# What to produce
Write out every line of text in the data below word for word, and leave the pictures out of your answer.

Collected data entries
_ _ _ _ _ _ _

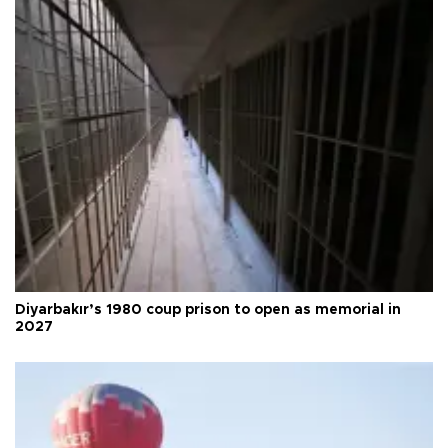
Diyarbakır’s 1980 coup prison to open as memorial in
2027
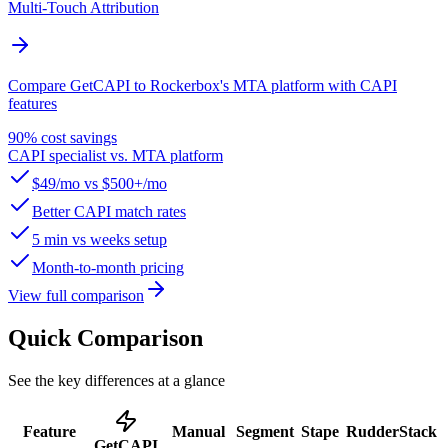
Multi-Touch Attribution
Compare GetCAPI to Rockerbox's MTA platform with CAPI
features
90% cost savings
CAPI specialist vs. MTA platform
$49/mo vs $500+/mo
Better CAPI match rates
5 min vs weeks setup
Month-to-month pricing
View full comparison
Quick Comparison
See the key differences at a glance
Feature
Manual
Segment
Stape
RudderStack
GetCAPI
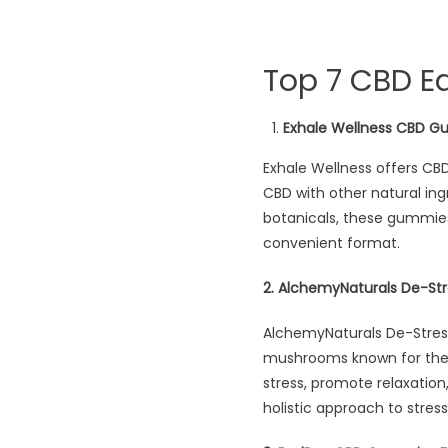
Top 7 CBD Ed
Exhale Wellness CBD G
Exhale Wellness offers CB
CBD with other natural ingr
botanicals, these gummies 
convenient format.
2. AlchemyNaturals De-
AlchemyNaturals De-Stre
mushrooms known for their
stress, promote relaxation
holistic approach to stress 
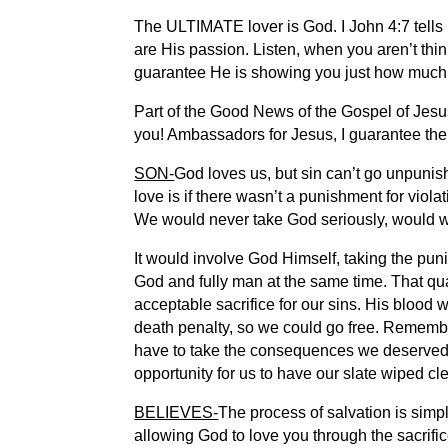
The ULTIMATE lover is God. I John 4:7 tells u
are His passion. Listen, when you aren’t th
guarantee He is showing you just how much
Part of the Good News of the Gospel of Jesus
you! Ambassadors for Jesus, I guarantee there
SON-
God loves us, but sin can’t go unpunis
love is if there wasn’t a punishment for vi
We would never take God seriously, would 
It would involve God Himself, taking the pun
God and fully man at the same time. That qua
acceptable sacrifice for our sins. His blood
death penalty, so we could go free. Remember,
have to take the consequences we deserved.
opportunity for us to have our slate wiped c
BELIEVES-
The process of salvation is simpl
allowing God to love you through the sacrific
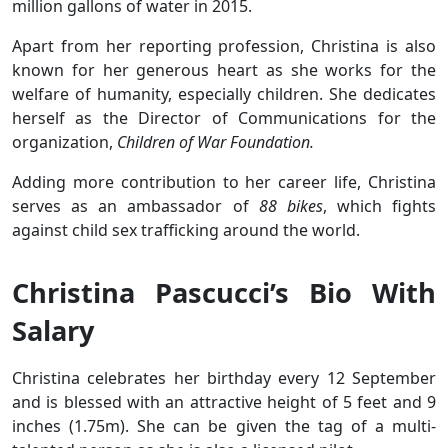
million gallons of water in 2015.
Apart from her reporting profession, Christina is also
known for her generous heart as she works for the
welfare of humanity, especially children. She dedicates
herself as the Director of Communications for the
organization,
Children of War Foundation.
Adding more contribution to her career life, Christina
serves as an ambassador of
88 bikes
, which fights
against child sex trafficking around the world.
Christina Pascucci’s Bio With
Salary
Christina celebrates her birthday every 12 September
and is blessed with an attractive height of 5 feet and 9
inches (1.75m). She can be given the tag of a multi-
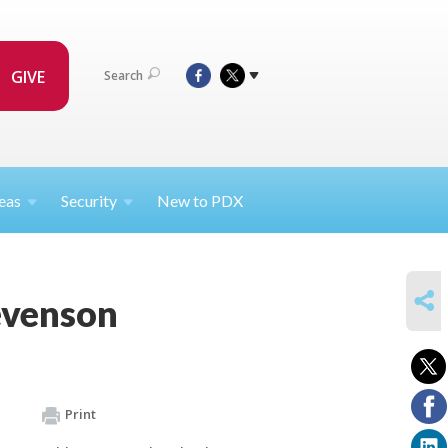
GIVE
Search
eas
Security
New to PDX
SHARE
evenson
Print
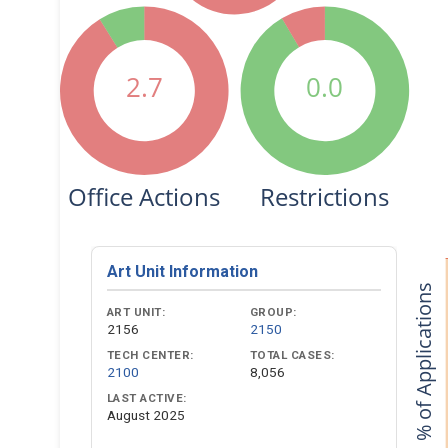
2.7
0.0
Office Actions
Restrictions
Art Unit Information
% of Applications
ART UNIT:
GROUP:
2156
2150
TECH CENTER:
TOTAL CASES:
2100
8,056
LAST ACTIVE:
August 2025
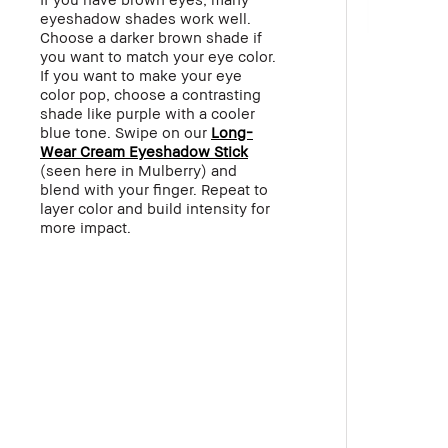
eyeshadow shades work well.
Choose a darker brown shade if
you want to match your eye color.
If you want to make your eye
color pop, choose a contrasting
shade like purple with a cooler
blue tone. Swipe on our
Long-
Wear Cream Eyeshadow Stick
(seen here in Mulberry) and
blend with your finger. Repeat to
layer color and build intensity for
more impact.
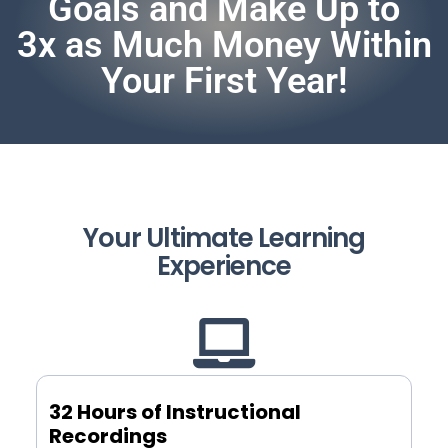
Goals and Make Up to
3x as Much Money Within
Your First Year!
Your Ultimate Learning
Experience
32 Hours of Instructional
Recordings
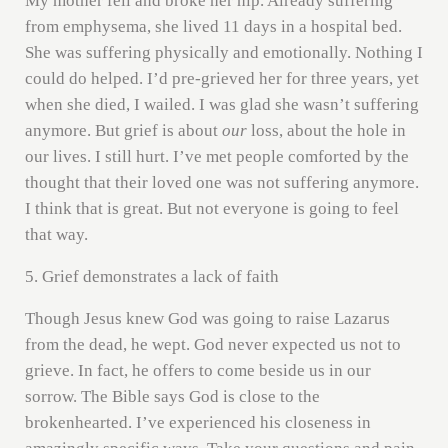
My mother fell and broke her hip. Already suffering
from emphysema, she lived 11 days in a hospital bed.
She was suffering physically and emotionally. Nothing I
could do helped. I’d pre-grieved her for three years, yet
when she died, I wailed. I was glad she wasn’t suffering
anymore. But grief is about
our
loss, about the hole in
our lives. I still hurt. I’ve met people comforted by the
thought that their loved one was not suffering anymore.
I think that is great. But not everyone is going to feel
that way.
5. Grief demonstrates a lack of faith
Though Jesus knew God was going to raise Lazarus
from the dead, he wept. God never expected us not to
grieve. In fact, he offers to come beside us in our
sorrow. The Bible says God is close to the
brokenhearted. I’ve experienced his closeness in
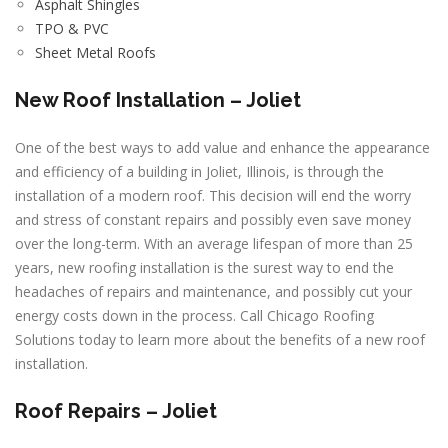
Asphalt Shingles
TPO & PVC
Sheet Metal Roofs
New Roof Installation – Joliet
One of the best ways to add value and enhance the appearance
and efficiency of a building in Joliet, Illinois, is through the
installation of a modern roof. This decision will end the worry
and stress of constant repairs and possibly even save money
over the long-term. With an average lifespan of more than 25
years, new roofing installation is the surest way to end the
headaches of repairs and maintenance, and possibly cut your
energy costs down in the process. Call Chicago Roofing
Solutions today to learn more about the benefits of a new roof
installation.
Roof Repairs – Joliet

_ _ _ _ _ _ _

# Response
Diyarbakır’s 1980 coup prison to open as memorial in
2027
Multi-Touch Attribution
Compare GetCAPI to Rockerbox's MTA platform with CAPI
features
90% cost savings
CAPI specialist vs. MTA platform
$49/mo vs $500+/mo
Better CAPI match rates
5 min vs weeks setup
Month-to-month pricing
View full comparison
Quick Comparison
See the key differences at a glance
Feature
Manual
Segment
Stape
RudderStack
GetCAPI
Top 7 CBD Ed
Exhale Wellness CBD G
Exhale Wellness offers CB
CBD with other natural ingr
botanicals, these gummies 
convenient format.
2. AlchemyNaturals De-
AlchemyNaturals De-Stre
mushrooms known for their
stress, promote relaxation
holistic approach to stress 
The ULTIMATE lover is God. I John 4:7 tells u
are His passion. Listen, when you aren’t th
guarantee He is showing you just how much
Part of the Good News of the Gospel of Jesus
you! Ambassadors for Jesus, I guarantee there
SON-
God loves us, but sin can’t go unpunis
love is if there wasn’t a punishment for vi
We would never take God seriously, would 
It would involve God Himself, taking the pun
God and fully man at the same time. That qua
acceptable sacrifice for our sins. His blood
death penalty, so we could go free. Remember,
have to take the consequences we deserved.
opportunity for us to have our slate wiped c
BELIEVES-
The process of salvation is simpl
allowing God to love you through the sacrific
million gallons of water in 2015.
Apart from her reporting profession, Christina is also
known for her generous heart as she works for the
welfare of humanity, especially children. She dedicates
herself as the Director of Communications for the
organization,
Children of War Foundation.
Adding more contribution to her career life, Christina
serves as an ambassador of
88 bikes
, which fights
against child sex trafficking around the world.
Christina Pascucci’s Bio With
Salary
Christina celebrates her birthday every 12 September
and is blessed with an attractive height of 5 feet and 9
inches (1.75m). She can be given the tag of a multi-
GIVE
Search
eas
Security
New to PDX
SHARE
evenson
Print
2.7
0.0
Office Actions
Restrictions
Art Unit Information
% of Applications
ART UNIT:
GROUP:
2156
2150
TECH CENTER:
TOTAL CASES:
2100
8,056
LAST ACTIVE:
August 2025
eyeshadow shades work well.
Choose a darker brown shade if
you want to match your eye color.
If you want to make your eye
color pop, choose a contrasting
shade like purple with a cooler
blue tone. Swipe on our
Long-
Wear Cream Eyeshadow Stick
(seen here in Mulberry) and
blend with your finger. Repeat to
layer color and build intensity for
more impact.
Goals and Make Up to
3x as Much Money Within
Your First Year!
Your Ultimate Learning
Experience
32 Hours of Instructional
Recordings
My mother fell and broke her hip. Already suffering
from emphysema, she lived 11 days in a hospital bed.
She was suffering physically and emotionally. Nothing I
could do helped. I’d pre-grieved her for three years, yet
when she died, I wailed. I was glad she wasn’t suffering
anymore. But grief is about
our
loss, about the hole in
our lives. I still hurt. I’ve met people comforted by the
thought that their loved one was not suffering anymore.
I think that is great. But not everyone is going to feel
that way.
5. Grief demonstrates a lack of faith
Though Jesus knew God was going to raise Lazarus
from the dead, he wept. God never expected us not to
grieve. In fact, he offers to come beside us in our
sorrow. The Bible says God is close to the
brokenhearted. I’ve experienced his closeness in
Asphalt Shingles
TPO & PVC
Sheet Metal Roofs
New Roof Installation – Joliet
One of the best ways to add value and enhance the appearance
and efficiency of a building in Joliet, Illinois, is through the
installation of a modern roof. This decision will end the worry
and stress of constant repairs and possibly even save money
over the long-term. With an average lifespan of more than 25
years, new roofing installation is the surest way to end the
headaches of repairs and maintenance, and possibly cut your
energy costs down in the process. Call Chicago Roofing
Solutions today to learn more about the benefits of a new roof
installation.
Roof Repairs – Joliet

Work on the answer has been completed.